Not a bat maker as such but,
Of course you can make any shape you want, if everyone avoided copying other shapes then the industry would never have progressed. If you start claiming it's completely original shape created by you it's different but no issues in copying another shape
Grit of sandpaper depends really how fine a cut your tools take out, I know some bat makers use finishing planes that almost negate the need for sanding at all as they take such a fine cut and then they start with P240 (White willow Cricket) and others (probably the most common) would be around the P80-120 grit mark as their first stage of sanding. Most bat makers will go from there starting grit 120 then 240 then 320 or 400 by hand to finish it off. Some like Salix will do a lot more some may skip anything above 240 all together. A lot use white chalk based polishing compounds such as HYFIN with a double stitched mop, others use beeswax like bat wax and buff by hand with a cloth or a loose leaf wheel.

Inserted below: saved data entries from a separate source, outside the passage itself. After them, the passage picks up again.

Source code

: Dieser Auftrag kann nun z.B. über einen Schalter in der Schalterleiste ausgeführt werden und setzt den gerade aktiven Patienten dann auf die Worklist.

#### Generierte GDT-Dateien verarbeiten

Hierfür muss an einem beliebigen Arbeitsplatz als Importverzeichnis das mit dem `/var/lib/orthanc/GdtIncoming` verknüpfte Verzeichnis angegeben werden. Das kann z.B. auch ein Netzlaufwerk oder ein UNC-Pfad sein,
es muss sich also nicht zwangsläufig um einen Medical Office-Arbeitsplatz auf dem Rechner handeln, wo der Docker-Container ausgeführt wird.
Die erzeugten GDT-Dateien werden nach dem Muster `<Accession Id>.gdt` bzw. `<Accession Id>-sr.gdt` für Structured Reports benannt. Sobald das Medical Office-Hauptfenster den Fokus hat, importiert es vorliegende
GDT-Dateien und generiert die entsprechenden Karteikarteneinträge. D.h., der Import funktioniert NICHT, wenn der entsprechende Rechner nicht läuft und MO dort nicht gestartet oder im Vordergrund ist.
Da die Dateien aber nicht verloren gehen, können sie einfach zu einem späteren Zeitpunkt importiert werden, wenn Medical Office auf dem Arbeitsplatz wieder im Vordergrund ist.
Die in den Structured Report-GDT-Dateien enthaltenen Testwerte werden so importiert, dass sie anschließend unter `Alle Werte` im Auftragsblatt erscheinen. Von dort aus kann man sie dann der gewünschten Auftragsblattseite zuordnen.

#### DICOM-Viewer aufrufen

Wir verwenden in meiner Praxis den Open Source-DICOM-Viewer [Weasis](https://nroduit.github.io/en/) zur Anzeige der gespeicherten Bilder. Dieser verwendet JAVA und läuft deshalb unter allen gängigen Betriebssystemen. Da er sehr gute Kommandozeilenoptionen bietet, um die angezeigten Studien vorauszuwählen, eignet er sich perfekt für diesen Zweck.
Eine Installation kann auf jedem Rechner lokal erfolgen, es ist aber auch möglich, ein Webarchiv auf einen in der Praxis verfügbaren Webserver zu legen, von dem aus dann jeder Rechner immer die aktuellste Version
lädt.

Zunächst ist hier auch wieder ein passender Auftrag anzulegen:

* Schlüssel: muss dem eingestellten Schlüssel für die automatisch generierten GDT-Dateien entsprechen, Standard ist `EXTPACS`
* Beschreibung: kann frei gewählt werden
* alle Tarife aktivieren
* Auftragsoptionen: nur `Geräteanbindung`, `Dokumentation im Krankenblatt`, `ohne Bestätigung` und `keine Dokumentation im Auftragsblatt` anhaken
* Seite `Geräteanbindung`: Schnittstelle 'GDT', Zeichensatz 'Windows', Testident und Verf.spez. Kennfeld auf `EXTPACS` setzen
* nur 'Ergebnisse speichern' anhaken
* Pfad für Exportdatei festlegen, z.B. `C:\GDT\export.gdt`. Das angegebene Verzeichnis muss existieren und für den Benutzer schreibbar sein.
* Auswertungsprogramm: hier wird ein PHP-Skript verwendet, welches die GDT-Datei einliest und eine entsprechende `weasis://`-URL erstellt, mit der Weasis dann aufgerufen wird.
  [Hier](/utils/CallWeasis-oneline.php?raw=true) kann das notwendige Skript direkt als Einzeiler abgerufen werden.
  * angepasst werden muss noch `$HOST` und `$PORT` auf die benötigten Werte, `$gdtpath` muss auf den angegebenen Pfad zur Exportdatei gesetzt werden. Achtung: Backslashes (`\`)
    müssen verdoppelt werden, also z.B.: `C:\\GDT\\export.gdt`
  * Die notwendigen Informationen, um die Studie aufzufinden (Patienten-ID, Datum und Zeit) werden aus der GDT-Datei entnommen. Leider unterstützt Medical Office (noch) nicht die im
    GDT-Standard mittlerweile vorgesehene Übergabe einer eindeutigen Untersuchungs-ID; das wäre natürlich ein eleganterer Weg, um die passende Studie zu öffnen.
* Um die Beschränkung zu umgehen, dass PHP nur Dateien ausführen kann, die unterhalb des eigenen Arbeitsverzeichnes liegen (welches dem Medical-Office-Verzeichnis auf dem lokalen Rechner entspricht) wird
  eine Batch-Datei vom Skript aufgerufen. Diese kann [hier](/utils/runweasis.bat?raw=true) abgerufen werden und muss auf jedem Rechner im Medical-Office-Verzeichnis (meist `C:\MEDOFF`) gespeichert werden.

What I've found is if you have a good professional set up with a good mop that has a large surface area, a compound like HYFIN is best, but by the sounds of it for you just making a few a wax product and hand polishing or small mop will work best
As for a horses shin bone, a local butchers is your best bet and you'd have to boil it to clean all excess meat off and then soak it in linseed oil, alternatively any hard wood would work as a bone, Chris King at Gray Nics uses beech as a bone as willow is so soft.